Worker templates (`workers_range` or `workers_template`) support:
- `ranges`: map of variable -> list or `"start..end"` range.
- `id`, `speed`, `disk_read_bw`, `disk_write_bw`: format strings using `{var}`.
- Optional `levels`: map of level name -> `{var}` or literal value.

Example template:

```json
{
  "workers_range": [
    {
      "ranges": {"i": "0..3", "rack": [0, 1]},
      "id": "worker{i}_r{rack}",
      "speed": "200Gf",
      "disk_read_bw": "2GBps",
      "disk_write_bw": "1GBps",
      "levels": {"node": "{i}", "rack": "{rack}", "cluster": 0}
    }
  ]
}
```

Overrides:

```json
{
  "overrides": [
    {"id": "worker0*", "speed": "250Gf", "disk_read_bw": "3GBps"}
  ]
}
```

Routing rules:
- `routes`: list of `{src, dst, link}` or `{src, dst, links: [..]}`.
- `routing.levels`: ordered list of `{name, link}`; the first matching level between src/dst selects the link.
- `routing.default_link`: fallback when no level matches.
- `routing.intra_link` / `routing.inter_link`: uses `group` on workers to choose intra vs inter.
- `routing.pairs`: list of `{src, dst, link}` or `{src, dst, links}`; for multiple explicit routes use top-level `routes`.

### Platform Description (platform.xml)
The script writes a SimGrid platform with:
- `<platform version="4.1">` and a single `<zone id="AS0" routing="Full">`.
- One `<host>` per worker with `id` and `speed`, plus a `<disk id="disk0">` child.
- One `<link>` per entry in `links` (bandwidth + latency).
- `<route>` entries between worker pairs with `<link_ctn id="...">` per hop.

If `routes` is provided, those are used directly. Otherwise routing rules select links
based on `levels`, `intra_link`/`inter_link`, or `default_link`.

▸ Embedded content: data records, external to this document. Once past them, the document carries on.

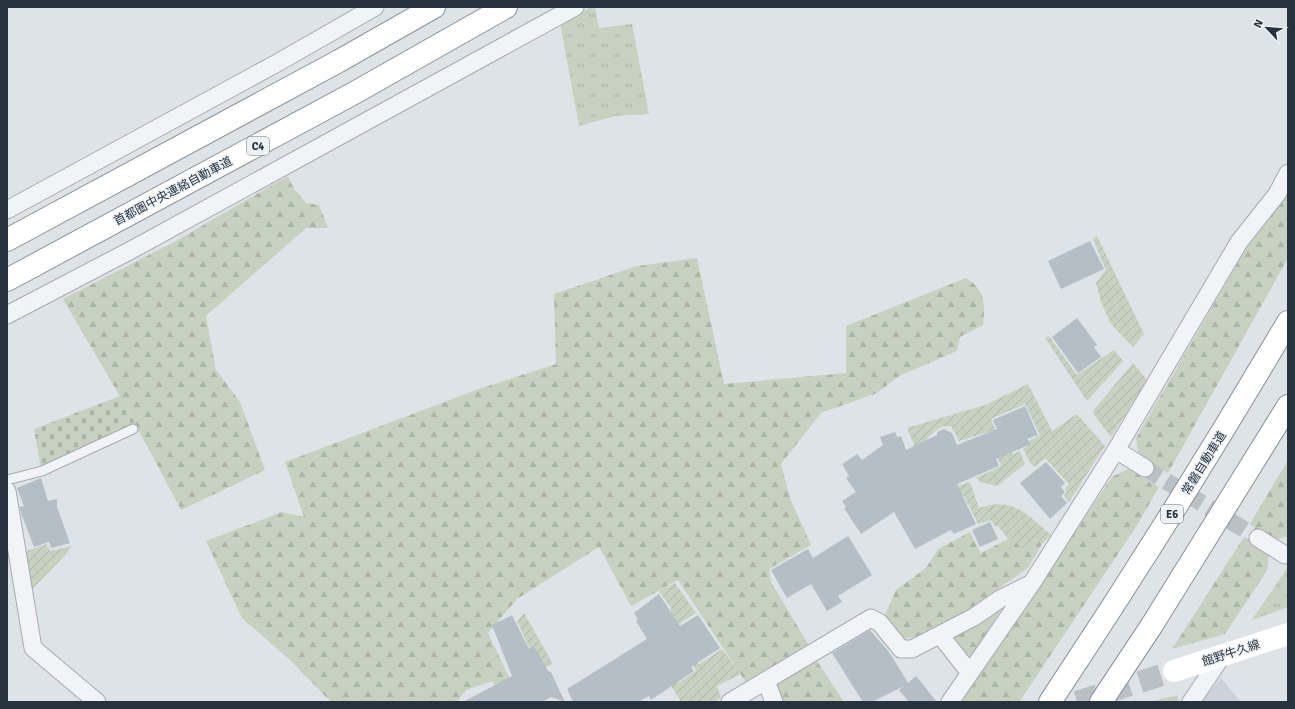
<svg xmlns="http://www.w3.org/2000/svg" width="1295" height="709" font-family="Signika,'Noto Sans JP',sans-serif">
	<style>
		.built { fill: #ccd2da }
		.grass { fill: url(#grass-tufts) }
		.forest { fill: url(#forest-firs) }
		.cemetery { fill: url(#cemetery-stones) }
		.garden { fill: url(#garden-furrows) }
		.building { fill: #b5bdc5 }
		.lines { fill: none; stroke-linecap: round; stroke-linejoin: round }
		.street-tunnel { stroke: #b9c0c6; stroke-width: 17; stroke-dasharray: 17 8; stroke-linecap: butt }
		.secondary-tunnel { stroke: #b9c0c6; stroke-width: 22; stroke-dasharray: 22 11; stroke-linecap: butt }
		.lane-casing { stroke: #a3aab2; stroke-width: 11 }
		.street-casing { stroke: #a3aab2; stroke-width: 19 }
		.highway-casing { stroke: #85929f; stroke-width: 24 }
		.lane { stroke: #f1f3f6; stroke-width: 9 }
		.street { stroke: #f1f3f6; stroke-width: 17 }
		.secondary { stroke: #fff; stroke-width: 22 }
		.highway { stroke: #fff; stroke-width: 22 }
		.labels { text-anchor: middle; stroke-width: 3; stroke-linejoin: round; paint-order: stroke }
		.shield { fill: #edf2f5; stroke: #626c76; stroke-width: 1 }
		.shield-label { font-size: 11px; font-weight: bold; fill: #27323f }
		.street-label { font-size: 12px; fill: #27323f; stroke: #edf2f5 }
	</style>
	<defs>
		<pattern id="grass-tufts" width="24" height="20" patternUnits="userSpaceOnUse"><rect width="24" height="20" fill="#c6d2bf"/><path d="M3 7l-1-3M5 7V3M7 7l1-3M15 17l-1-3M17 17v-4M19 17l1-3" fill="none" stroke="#aab5a5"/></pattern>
		<pattern id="forest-firs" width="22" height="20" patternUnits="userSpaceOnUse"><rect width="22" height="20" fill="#c6d2bf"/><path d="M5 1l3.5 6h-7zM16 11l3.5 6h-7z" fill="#aab5a5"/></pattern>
		<pattern id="cemetery-stones" width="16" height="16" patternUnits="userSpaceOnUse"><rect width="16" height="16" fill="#c6d2bf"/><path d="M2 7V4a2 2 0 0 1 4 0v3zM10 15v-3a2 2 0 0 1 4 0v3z" fill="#aab5a5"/></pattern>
		<pattern id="garden-furrows" width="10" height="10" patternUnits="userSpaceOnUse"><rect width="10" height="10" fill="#c6d2bf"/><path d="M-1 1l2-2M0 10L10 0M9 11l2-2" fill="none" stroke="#aab5a5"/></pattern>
	</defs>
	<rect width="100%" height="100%" fill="#dee3e8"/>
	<path class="built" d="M 1221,678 L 1241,702 L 1201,702 Z"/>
	<path class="grass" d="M 591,7 L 595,7 L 599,28 L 632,24 L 649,114 L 615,116 L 579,126 L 560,23 Z
		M 1288,567 L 1288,607 L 1252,620 Z"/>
	<path class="forest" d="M 288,176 L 294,189 L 306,203 L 319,205 L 328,228 L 306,228 L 206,316 L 216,370 L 240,402 L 265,470 L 181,510 L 129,412 L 63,299 L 174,242 Z
		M 1288,193 L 1288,258 L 1168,473 L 1149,462 L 1138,452 L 1136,438 L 1246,249 Z
		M 697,258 L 724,384 L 846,373 L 846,326 L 966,278 C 986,291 985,303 983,325 L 960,337 L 957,351 L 899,376 L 877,393 L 821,413 L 781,464 L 790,498 L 811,545 L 769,569 L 771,582 L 810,647 L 747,684 L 678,580 L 631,606 L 599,547 L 517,599 L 488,633 L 521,702 L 506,702 L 492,681 L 466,690 L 457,702 L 328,702 L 330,701 L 290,660 L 242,618 L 206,541 L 282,512 L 304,517 L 285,462 L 479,389 L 556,364 L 554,294 L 637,266 Z
		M 1288,460 L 1288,536 C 1273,543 1261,533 1250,524 Z
		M 1128,469 L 1159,487 L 1136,527 L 1020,701 L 961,702 L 961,700 L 1112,477 Z
		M 970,532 L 981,553 L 1010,538 L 1036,538 L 1042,544 L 1028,568 L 949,623 L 925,634 L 905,639 L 884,617 L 896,590 L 926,568 L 938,549 Z
		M 1244,537 C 1261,545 1274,549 1266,572 L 1225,634 L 1172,649 Z
		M 1004,605 L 972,656 L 964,655 L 953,641 L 956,635 Z
		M 817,661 L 844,702 L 783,702 L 777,689 L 778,684 L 790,675 Z
		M 1177,695 L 1179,702 L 1150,702 Z"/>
	<path class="cemetery" d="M 120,396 L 136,425 L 41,468 L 34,429 Z"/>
	<path class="garden" d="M 1097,236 L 1144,334 L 1133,347 L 1111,324 L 1101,302 L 1096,283 L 1106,270 L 1093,239 Z
		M 1049,336 L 1077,375 L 1114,350 L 1123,361 L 1087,401 L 1045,338 Z
		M 1133,363 L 1147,380 L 1111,437 L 1092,412 Z
		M 1028,384 L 1052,431 L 1077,414 L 1105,446 L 1069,502 L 1064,496 L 1067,491 L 1065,489 L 1069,484 L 1045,458 L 1035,467 L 1031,464 L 1023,449 L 1030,444 L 1029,441 L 1040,435 L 1025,404 L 991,419 L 1005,452 L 1010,450 L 1013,454 L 1020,451 L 1025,464 L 997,486 L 980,482 L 976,478 L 1001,466 L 993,446 L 992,431 L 959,441 L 951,426 C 948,427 946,426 944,426 C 938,427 932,435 927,438 L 936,463 L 924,469 L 907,428 L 985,405 Z
		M 970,482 L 979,508 C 1012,496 1027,514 1051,535 L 1042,544 L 1036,538 L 1023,549 L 1010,538 L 1008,539 L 998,526 L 995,527 L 991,520 L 978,524 L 964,496 L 940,507 L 947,489 Z
		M 47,544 L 50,551 L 72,546 L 65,555 L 31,590 L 26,551 Z
		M 675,583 L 696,613 L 668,631 L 671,608 L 659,591 Z
		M 524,613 L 553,664 L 539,669 L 517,621 Z
		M 646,639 L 677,684 L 696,671 L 692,662 L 695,660 L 699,664 L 722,649 L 741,674 L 717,686 L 721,698 L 714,702 L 681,702 L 644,641 Z"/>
	<path class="building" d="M 1090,241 L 1104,269 L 1061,289 L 1048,261 Z
		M 1077,318 L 1097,345 L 1094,347 L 1101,357 L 1078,373 L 1052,337 Z
		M 1025,406 L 1038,435 L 1027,439 L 1031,444 L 996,459 L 999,466 L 957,484 L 976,524 L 954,534 L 951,530 L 915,549 L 894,512 L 861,534 L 844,508 L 846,507 L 842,501 L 856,492 L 846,478 L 849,476 L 842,464 L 857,454 L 862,460 L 883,445 L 880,437 L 895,432 L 897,437 L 901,436 L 906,450 L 937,435 L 937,432 L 944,429 L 952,433 L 957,445 L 997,429 L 993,420 Z
		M 1046,462 L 1065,483 L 1061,487 L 1065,492 L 1061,496 L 1067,503 L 1050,519 L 1020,483 Z
		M 41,478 L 48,501 L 57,499 L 57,507 L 70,543 L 51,548 L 49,542 L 34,547 L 21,513 L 20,507 L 24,506 L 17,488 Z
		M 990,522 L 998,539 L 980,547 L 972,530 Z
		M 848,536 L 872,575 L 838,596 L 842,602 L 827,611 L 811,584 L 787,598 L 771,570 L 808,549 L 813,558 Z
		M 659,594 L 680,626 L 698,615 L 720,648 L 691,667 L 694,671 L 651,700 L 649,696 L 638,702 L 573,702 L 567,689 L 647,639 L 636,621 L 638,620 L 634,613 Z
		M 512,615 L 529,649 L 534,646 L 548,671 L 551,672 L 565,702 L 551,697 L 542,702 L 463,702 L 512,676 L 492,625 Z
		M 870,630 L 889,652 L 908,683 L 916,676 L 937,702 L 909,702 L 899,690 L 904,686 L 872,702 L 863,702 L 832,653 Z"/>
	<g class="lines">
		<path class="street-tunnel" d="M 1145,468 L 1258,538"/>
		<path class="secondary-tunnel" d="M 1077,702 L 1174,671"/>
		<defs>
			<path id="lane" d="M 7,480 L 42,471 L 133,429"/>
			<path id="street" d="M 7,210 L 279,62 L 375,7
				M 7,315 L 135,248 L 575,7
				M 1116,450 L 1145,468
				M 7,491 L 33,648 L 97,702
				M 1258,538 L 1285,555
				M 940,635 L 970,673
				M 766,681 L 774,702
				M 730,702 L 871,618 L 880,623 L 901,649 L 912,649 L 974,617 L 1000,599 L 1030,584
				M 950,702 L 1032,583 L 1116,450 L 1239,242 L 1277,194 L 1288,173
				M 1191,702 L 1222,656"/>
			<path id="highway" d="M 7,240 L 339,61 L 434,7
				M 7,280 L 356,92 L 506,7
				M 1050,702 C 1133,577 1212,451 1288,322
				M 1101,702 L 1152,625 L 1288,406"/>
		</defs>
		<use href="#lane" class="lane-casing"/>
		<use href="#street" class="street-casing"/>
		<use href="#highway" class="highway-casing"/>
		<use href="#lane" class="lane"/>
		<use href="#street" class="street"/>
		<path class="secondary" d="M 1174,671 L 1288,634"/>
		<use href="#highway" class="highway"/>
	</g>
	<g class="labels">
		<g class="shield">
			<rect x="247" y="137" width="22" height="18" rx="3"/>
			<rect x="1161" y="505" width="22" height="18" rx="3"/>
		</g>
		<g class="shield-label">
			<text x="258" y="150">C4</text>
			<text x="1172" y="518">E6</text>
		</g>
		<g class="street-label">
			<text transform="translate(173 191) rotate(-28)" y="4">首都圏中央連絡自動車道</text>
			<text transform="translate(1204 463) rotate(-58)" y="4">常磐自動車道</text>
			<text transform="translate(1231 653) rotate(-18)" y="4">館野牛久線</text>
		</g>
	</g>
	<rect width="1295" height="709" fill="none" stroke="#27323f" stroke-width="16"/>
	<g transform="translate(1267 28) rotate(296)" stroke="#edf2f5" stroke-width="3" paint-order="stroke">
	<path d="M0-3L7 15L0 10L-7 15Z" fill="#27323f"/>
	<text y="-6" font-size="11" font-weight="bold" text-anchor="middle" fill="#27323f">N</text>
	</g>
</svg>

This repo contains three SimGrid-based simulators for distributed training:
- `src/DP_DES.cpp`: vanilla data parallelism (single replica).
- `src/DPR_DES.cpp`: data parallelism with replication.
- `src/SPARe_DES.cpp`: order-aware replication with resequencing and stack depth control.

## Build
Run from `DES/` so the default `platform.xml` resolves correctly:

```sh
cd DES
make all
```

Executables are written to `bin/`.

## Run
Example (SPARe):

```sh
mkdir -p logs
./bin/SPARe_test --steps=100 \
  --ckpt=5 \
  --fail-dist=exponential \
  --exp-rate=0.005 \
  --recover=10 \
  --workers=9 \
  --compute-jitter=0.1 \
  --replicate_level=3 \
  2>&1 | tee logs/SPARe.log
```

## Parameters
Common to DP/DPR/SPARe:
- `--steps=INT`: total training steps.
- `--ckpt=INT`: checkpoint interval (steps).
- `--compute=FLOPS`: forward/backward compute cost.
- `--control=FLOPS`: control-phase compute cost.
- `--model=BYTES`: checkpoint size.
- `--grad=BYTES`: gradient size for allreduce.
- `--allreduce-fail-scale=FLOAT`: scale factor for allreduce size when a failure happens before/during allreduce.
- `--data=BYTES`: per-step data read size.
- `--cpu-scale=FLOAT`: global CPU scale factor.
- `--fail-prob=FLOAT`: Bernoulli failure probability.
- `--fail-dist=STR`: `bernoulli`, `exponential`, or `weibull`.
- `--exp-rate=FLOAT`: exponential rate (lambda).
- `--weibull-shape=FLOAT`: Weibull shape (k).
- `--weibull-scale=FLOAT`: Weibull scale (lambda).
- `--recover=FLOAT`: full system recovery time (seconds).
- `--workers=INT`: number of workers to launch.
- `--compute-jitter=FLOAT`: per-step compute jitter (stddev).
- `--seed=UINT`: RNG seed (0 uses wall-clock time).
- `--platform=STRING`: platform path (.xml, see [Platform Generation](#platform-generation)).

DPR/SPARe only:
- `--decision=FLOPS`: controller decision compute cost.
- `--partial-recover-time=FLOAT`: partial recovery time (seconds).
- `--replicate_level=INT`: replication level (>=1).

## Constraints (DPR/SPARe)
- `replicate_level < 29`.
- `WORLD_SIZE > 2 * RULER_TABLE[replicate_level - 1].back() - 1`.

## Logging
- Logs are emitted after each simulated event completes (compute, I/O, communication, control).
- SPARe logs include stack depth, controller phase decisions, and resequencing changes.